## TASK DETAILS
Continue the article on March's PS+ games from the point where it stops.

Fights, Puzzles, Giants Insects Tossed In With March’s PS+ Games
Over recent months, Sony has admittedly done a reputable job of sticking with independent, lesser-known titles for their PS+ freebies. What’s discouraging about that is how they’ve been solely dedicated to such titles, at the expense of including a few recognizable heavy-hitters that could offer more direct satisfaction from their subscriber base. Alas, March ends up being no exception. From a visual-novel fighting game and an environmental puzzler to a new sports game reminiscent of air hockey with Frisbees, these are unique-enough arcade diversions that lack the notable, robust titles to counterbalance their smaller-scale aims.
Somewhere between air hockey, dodgeball, and the original Pong lies Disc Jam, High Horse Entertainment’s semi-futuristic sports title. Players take control of competitors who hurl and catch — or miss — a large disc headed at their opponent’s goal zone on the opposite end of a court. They’re fully able to use the walls to ricochet the discs for strategic bounces down that way, though. A collection of different players offer slightly tweaked play-styles and can be customized in appearance, while the game’s interface allows for either singles or pairs matches both locally and online. Disc Jam was released at the beginning of March.

## SUPPLIED DATA
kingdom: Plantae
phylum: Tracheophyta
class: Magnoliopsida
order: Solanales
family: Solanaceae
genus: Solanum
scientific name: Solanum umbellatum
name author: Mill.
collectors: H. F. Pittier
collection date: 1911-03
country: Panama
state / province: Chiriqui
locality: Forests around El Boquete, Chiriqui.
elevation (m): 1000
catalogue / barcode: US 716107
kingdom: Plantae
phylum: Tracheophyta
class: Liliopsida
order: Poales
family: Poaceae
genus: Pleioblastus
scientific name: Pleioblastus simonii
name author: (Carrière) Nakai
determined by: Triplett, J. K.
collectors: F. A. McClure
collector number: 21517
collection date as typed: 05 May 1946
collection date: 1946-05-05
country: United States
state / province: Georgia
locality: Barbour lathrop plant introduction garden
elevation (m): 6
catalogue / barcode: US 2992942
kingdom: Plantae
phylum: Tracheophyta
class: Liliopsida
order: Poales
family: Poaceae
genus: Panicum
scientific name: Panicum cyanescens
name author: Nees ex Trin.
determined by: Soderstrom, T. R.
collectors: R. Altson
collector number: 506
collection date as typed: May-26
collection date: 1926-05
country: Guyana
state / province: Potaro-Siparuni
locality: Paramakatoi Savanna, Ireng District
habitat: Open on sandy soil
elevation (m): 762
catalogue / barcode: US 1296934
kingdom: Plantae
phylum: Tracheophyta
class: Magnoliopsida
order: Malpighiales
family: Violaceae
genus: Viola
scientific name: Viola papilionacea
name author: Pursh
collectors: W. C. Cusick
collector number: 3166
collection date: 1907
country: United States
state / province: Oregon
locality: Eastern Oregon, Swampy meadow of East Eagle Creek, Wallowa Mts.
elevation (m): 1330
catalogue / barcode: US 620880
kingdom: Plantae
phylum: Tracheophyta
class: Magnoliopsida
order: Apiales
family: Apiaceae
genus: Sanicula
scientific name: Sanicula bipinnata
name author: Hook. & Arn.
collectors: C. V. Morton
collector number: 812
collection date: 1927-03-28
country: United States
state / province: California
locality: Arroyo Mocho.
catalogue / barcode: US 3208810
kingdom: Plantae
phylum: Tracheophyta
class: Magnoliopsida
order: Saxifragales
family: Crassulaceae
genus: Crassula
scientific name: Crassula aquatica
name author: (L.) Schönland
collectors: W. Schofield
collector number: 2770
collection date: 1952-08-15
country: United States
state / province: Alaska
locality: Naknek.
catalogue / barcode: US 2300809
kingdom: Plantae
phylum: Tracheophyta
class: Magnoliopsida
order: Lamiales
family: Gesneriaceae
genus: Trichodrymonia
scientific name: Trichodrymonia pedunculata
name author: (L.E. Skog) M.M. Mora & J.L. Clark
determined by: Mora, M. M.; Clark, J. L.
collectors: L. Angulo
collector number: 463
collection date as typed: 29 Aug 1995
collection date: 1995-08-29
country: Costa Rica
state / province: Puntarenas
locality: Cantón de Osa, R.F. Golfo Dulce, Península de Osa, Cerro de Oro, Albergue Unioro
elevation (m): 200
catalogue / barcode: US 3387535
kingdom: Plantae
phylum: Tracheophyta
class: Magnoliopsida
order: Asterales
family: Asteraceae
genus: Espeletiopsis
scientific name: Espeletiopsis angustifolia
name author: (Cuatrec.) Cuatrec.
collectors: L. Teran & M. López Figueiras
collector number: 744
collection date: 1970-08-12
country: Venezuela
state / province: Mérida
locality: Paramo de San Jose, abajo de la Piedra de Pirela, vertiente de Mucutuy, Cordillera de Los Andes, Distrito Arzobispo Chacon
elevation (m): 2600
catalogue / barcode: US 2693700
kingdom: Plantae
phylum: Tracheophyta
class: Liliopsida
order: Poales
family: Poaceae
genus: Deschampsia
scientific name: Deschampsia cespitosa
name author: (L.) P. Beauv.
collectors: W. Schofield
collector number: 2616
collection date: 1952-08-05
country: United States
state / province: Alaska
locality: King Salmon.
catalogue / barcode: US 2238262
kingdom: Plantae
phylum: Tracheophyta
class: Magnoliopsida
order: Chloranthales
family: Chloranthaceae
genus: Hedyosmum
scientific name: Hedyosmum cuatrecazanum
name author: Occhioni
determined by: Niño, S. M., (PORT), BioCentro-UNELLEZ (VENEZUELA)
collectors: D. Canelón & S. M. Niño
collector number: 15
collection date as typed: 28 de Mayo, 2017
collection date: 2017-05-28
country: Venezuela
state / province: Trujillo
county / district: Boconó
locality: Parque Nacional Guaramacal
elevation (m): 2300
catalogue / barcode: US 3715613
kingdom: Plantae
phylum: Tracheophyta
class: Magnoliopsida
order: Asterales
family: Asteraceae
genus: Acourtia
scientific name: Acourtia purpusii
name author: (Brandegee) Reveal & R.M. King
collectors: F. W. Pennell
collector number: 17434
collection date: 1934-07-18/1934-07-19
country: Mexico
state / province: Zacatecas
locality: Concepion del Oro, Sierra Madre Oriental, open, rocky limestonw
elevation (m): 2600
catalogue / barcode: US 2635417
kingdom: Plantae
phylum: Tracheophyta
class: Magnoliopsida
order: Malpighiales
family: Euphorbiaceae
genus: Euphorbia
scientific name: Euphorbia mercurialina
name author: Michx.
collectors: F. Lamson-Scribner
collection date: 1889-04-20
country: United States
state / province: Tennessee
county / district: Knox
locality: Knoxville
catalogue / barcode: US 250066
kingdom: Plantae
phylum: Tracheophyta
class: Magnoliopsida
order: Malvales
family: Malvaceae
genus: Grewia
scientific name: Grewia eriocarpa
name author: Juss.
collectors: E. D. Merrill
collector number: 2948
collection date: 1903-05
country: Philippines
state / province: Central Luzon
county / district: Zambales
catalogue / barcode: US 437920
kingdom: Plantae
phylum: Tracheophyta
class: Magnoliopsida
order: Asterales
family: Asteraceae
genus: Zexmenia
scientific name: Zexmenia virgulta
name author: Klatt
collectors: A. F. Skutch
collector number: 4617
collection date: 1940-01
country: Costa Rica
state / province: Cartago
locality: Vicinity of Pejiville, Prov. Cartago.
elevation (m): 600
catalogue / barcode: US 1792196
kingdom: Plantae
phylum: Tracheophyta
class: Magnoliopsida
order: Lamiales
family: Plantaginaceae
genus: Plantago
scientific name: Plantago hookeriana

## OUTPUT OF THE TASK
Media Molecule accomplished something with Tearaway similar to what Laika film studio continues to do while surrounded by CG-animated movies. With this 3D action platformer, they crafted a look for their adventure that feels textured and realistic, and that’s a result of production design that sticks to authentic folded-paper aesthetics for the characters and setting. In an adventure that breaks the fourth wall by urging the main character — either a guy or a girl — to deliver a message to the actual player themselves, Tearaway liberally taps into interactivity, customization, and motion controls for its distinctive experience. Unfolded expands upon the original Vita framework for the PlayStation 4 and its more versatile game controller; the upgrade has been heftily praised as one of the better family-friendly games out there.
Under Night In-Birth
Combining fighting games and visual novels may sound peculiar, but the likes of BlazBlue, Persona 4: Arena, and Melty Blood prove that it’s something that can really work with tight controls and engaging characters. In the same way, Under Night In-Birth directs its attention toward that same niche, introducing an entirely new slate of characters to interact and battle within a stunning anime-oriented visual design. Alongside a story that involves a magical, insanity-caused darkness covering regions of Japan and the warriors who battle against it, developer French-Bread’s latest creation introduces a collection of seven characters with distinctive powers and fighting styles that elevate the fighting game’s variety. Both the single-player narrative and multiplayer competition have earned positive marks from fans of the genre for its unique characters and well-executed combat mechanics.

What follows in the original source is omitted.